- WTI fell for a fourth consecutive session but remained supported above $64.00 amid a dovish Fed.
- Vaccine rollout concerns continue to weigh and the EMA’s verdict on the AZN vaccine on Thursday will be worth watching.
Wednesday marked a fourth consecutive day of losses for crude oil markets, with front-month futures contracts for the American benchmark for sweet light crude oil (WTI) dropping another 40 cents to close the day just under $64.50. Pricing once again attracted decent buying interest under $64.00; the $63.00-$64.00 area has been a significant area of support/resistance since the end of February. A break below this area could beckon renewed selling pressure, though prices would also need to contend with support in the form of the 21-day moving average which currently sits at $63.00. Futures trade has now halted and will resume at 22:00GMT.
Driving the day
A more dovish than expected outcome at Wednesday’s FOMC meeting helped to lift crude oil markets from lows; the Fed’s new dot-plot was more dovish than expected and that, combined with typically dovish policy guidance in the Fed’s statement and from Fed Chair Jerome Powell in the press conference, helped risk appetite recover sharply in the second half of US trade.
But the modest late US session recovery was not enough to bring WTI back into the green. Prices had been weighed earlier in the session in wake of the latest weekly US EIA crude oil inventory report; though headline crude oil stocks saw a smaller than expected build of 2.396M (versus forecasts for a build of 2.964M), this seems to have disappointed markets after Tuesday’s weekly private API inventory data showed a 1M barrel draw – perhaps some traders had been expecting the official numbers to follow API’s estimate and these traders would have been disappointed. Meanwhile, gasoline and distillate inventories both posted surprise builds.

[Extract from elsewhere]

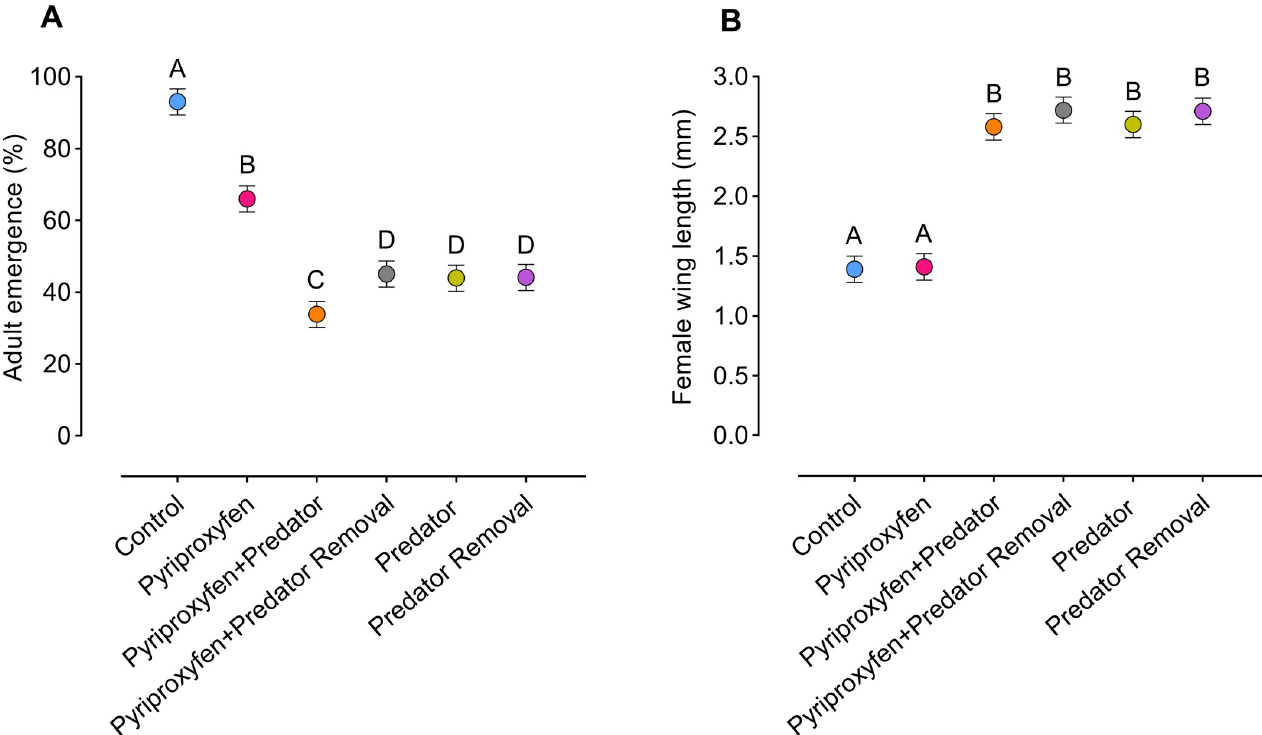
Fig 3. Effects of juvenile treatments on Ae . aegypti traits. (A) Adult emergence and (B) female wing length (an indicator of body size). Dots represent the means. Whiskers denote the standard error of the means. Statistical significance was determined by ANOVA. Different letters indicate significant differences ( p < 0.05) between juvenile treatment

In terms of crude oil-specific news, there was not too much to get excited about on Wednesday. The EU continues to head back towards lockdown, with France set to soon announce stricter measures and Poland recently announcing a new lockdown. Meanwhile, the EU/AstraZeneca vaccine debacle continues to slow the bloc’s vaccine rollout and this is pushing back the timeline towards herd-immunity, which has not been taken particularly well by the crude oil complex. Note that France, Germany, Spain and Italy are all poised to rapidly restart their rollouts of the AstraZeneca vaccine if the European Medicines Agency judges the vaccine to be safe on Thursday following its recent review (this could be crude oil positive). Separately, the International Energy Agency (IEA) held their forecast for global oil demand growth for 2021 steady.